**Exercise directions**
Transcribe the lines of the records between the line containing "(Cybersecurity) geschützt. Zudem werden" and the line containing "Wenn sich etwa", inclusive, reproducing them precisely.

--- Records for the exercise Enclosed Below ---

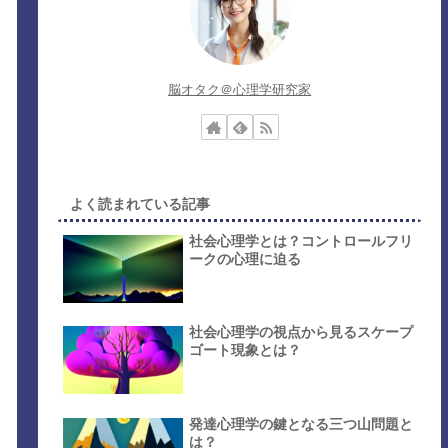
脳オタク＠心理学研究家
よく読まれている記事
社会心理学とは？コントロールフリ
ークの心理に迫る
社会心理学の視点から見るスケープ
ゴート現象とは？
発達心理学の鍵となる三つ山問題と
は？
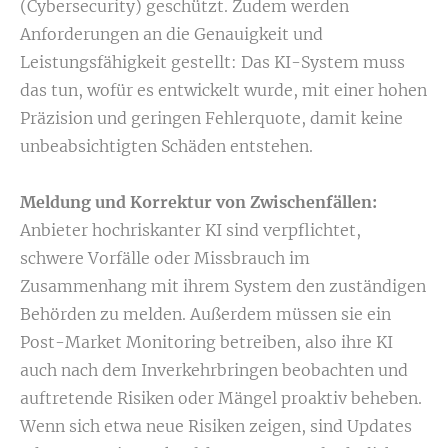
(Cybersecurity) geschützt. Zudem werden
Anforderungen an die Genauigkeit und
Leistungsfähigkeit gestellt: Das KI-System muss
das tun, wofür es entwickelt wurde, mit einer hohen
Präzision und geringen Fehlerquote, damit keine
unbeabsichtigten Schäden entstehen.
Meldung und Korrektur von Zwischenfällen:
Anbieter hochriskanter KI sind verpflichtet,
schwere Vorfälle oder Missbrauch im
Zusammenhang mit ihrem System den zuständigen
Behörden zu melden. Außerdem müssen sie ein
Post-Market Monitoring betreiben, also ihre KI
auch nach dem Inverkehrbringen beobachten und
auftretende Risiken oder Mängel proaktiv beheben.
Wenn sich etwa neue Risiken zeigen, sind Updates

--- End of Enclosed Records for the exercise ---
--- Records for the exercise Enclosed Below ---

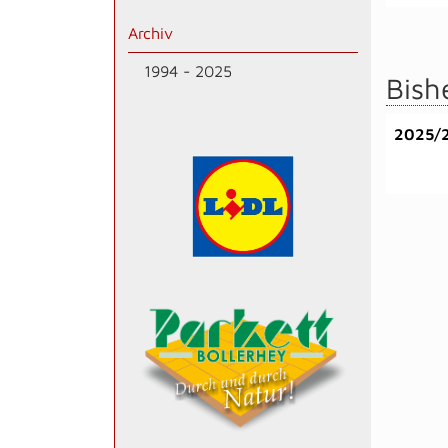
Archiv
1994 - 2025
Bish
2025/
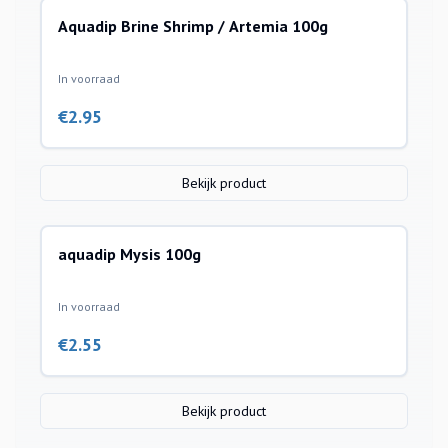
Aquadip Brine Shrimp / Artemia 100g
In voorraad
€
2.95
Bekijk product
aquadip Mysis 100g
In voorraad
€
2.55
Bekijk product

--- End of Enclosed Records for the exercise ---

**Solved problem**
(Cybersecurity) geschützt. Zudem werden
Anforderungen an die Genauigkeit und
Leistungsfähigkeit gestellt: Das KI-System muss
das tun, wofür es entwickelt wurde, mit einer hohen
Präzision und geringen Fehlerquote, damit keine
unbeabsichtigten Schäden entstehen.
Meldung und Korrektur von Zwischenfällen:
Anbieter hochriskanter KI sind verpflichtet,
schwere Vorfälle oder Missbrauch im
Zusammenhang mit ihrem System den zuständigen
Behörden zu melden. Außerdem müssen sie ein
Post-Market Monitoring betreiben, also ihre KI
auch nach dem Inverkehrbringen beobachten und
auftretende Risiken oder Mängel proaktiv beheben.
Wenn sich etwa neue Risiken zeigen, sind Updates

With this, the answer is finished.